- Action item
Lay out every line of text in the material below as one numbered list, skipping blank lines and leaving out the pictures.

- Given information
:::::

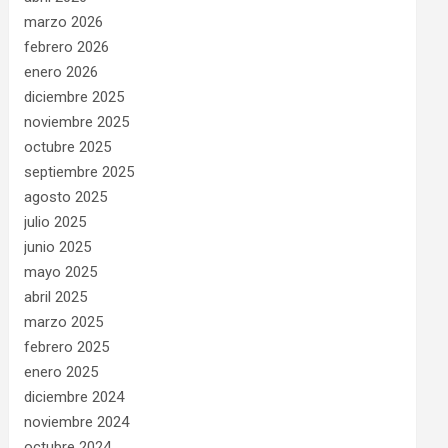
marzo 2026
febrero 2026
enero 2026
diciembre 2025
noviembre 2025
octubre 2025
septiembre 2025
agosto 2025
julio 2025
junio 2025
mayo 2025
abril 2025
marzo 2025
febrero 2025
enero 2025
diciembre 2024
noviembre 2024
octubre 2024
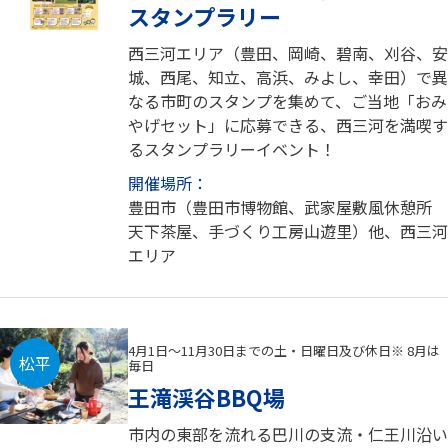
スタンプラリー
西三河エリア（豊田、岡崎、碧南、刈谷、安
城、西尾、知立、高浜、みよし、幸田）で異
なる市町のスタンプを集めて、ご当地「おみ
やげセット」に応募できる、西三河を満喫す
るスタンプラリーイベント！
開催場所：
豊田市（豊田市博物館、武家屋敷風休憩所
天下茶屋、手づくり工房山遊里）他、西三河
エリア
4月1日～11月30日までの土・日曜日及び休日※ 8月は
松平
毎日
王滝渓谷BBQ場
市内の東部を流れる巴川の支流・仁王川沿い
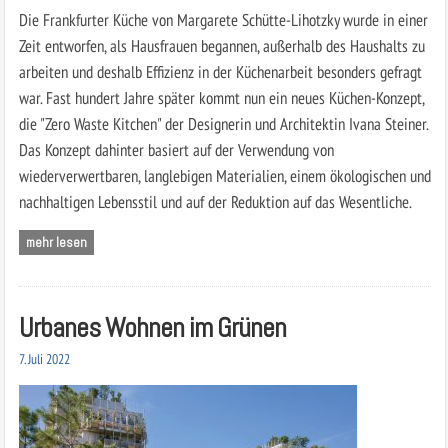
Die Frankfurter Küche von Margarete Schütte-Lihotzky wurde in einer
Zeit entworfen, als Hausfrauen begannen, außerhalb des Haushalts zu
arbeiten und deshalb Effizienz in der Küchenarbeit besonders gefragt
war. Fast hundert Jahre später kommt nun ein neues Küchen-Konzept,
die "Zero Waste Kitchen" der Designerin und Architektin Ivana Steiner.
Das Konzept dahinter basiert auf der Verwendung von
wiederverwertbaren, langlebigen Materialien, einem ökologischen und
nachhaltigen Lebensstil und auf der Reduktion auf das Wesentliche.
mehr lesen
Urbanes Wohnen im Grünen
7. Juli 2022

:::::

- Problem solution
1. marzo 2026
2. febrero 2026
3. enero 2026
4. diciembre 2025
5. noviembre 2025
6. octubre 2025
7. septiembre 2025
8. agosto 2025
9. julio 2025
10. junio 2025
11. mayo 2025
12. abril 2025
13. marzo 2025
14. febrero 2025
15. enero 2025
16. diciembre 2024
17. noviembre 2024
18. octubre 2024
19. スタンプラリー
20. 西三河エリア（豊田、岡崎、碧南、刈谷、安
21. 城、西尾、知立、高浜、みよし、幸田）で異
22. なる市町のスタンプを集めて、ご当地「おみ
23. やげセット」に応募できる、西三河を満喫す
24. るスタンプラリーイベント！
25. 開催場所：
26. 豊田市（豊田市博物館、武家屋敷風休憩所
27. 天下茶屋、手づくり工房山遊里）他、西三河
28. エリア
29. 4月1日～11月30日までの土・日曜日及び休日※ 8月は
30. 松平
31. 毎日
32. 王滝渓谷BBQ場
33. 市内の東部を流れる巴川の支流・仁王川沿い
34. Die Frankfurter Küche von Margarete Schütte-Lihotzky wurde in einer
35. Zeit entworfen, als Hausfrauen begannen, außerhalb des Haushalts zu
36. arbeiten und deshalb Effizienz in der Küchenarbeit besonders gefragt
37. war. Fast hundert Jahre später kommt nun ein neues Küchen-Konzept,
38. die "Zero Waste Kitchen" der Designerin und Architektin Ivana Steiner.
39. Das Konzept dahinter basiert auf der Verwendung von
40. wiederverwertbaren, langlebigen Materialien, einem ökologischen und
41. nachhaltigen Lebensstil und auf der Reduktion auf das Wesentliche.
42. mehr lesen
43. Urbanes Wohnen im Grünen
44. 7. Juli 2022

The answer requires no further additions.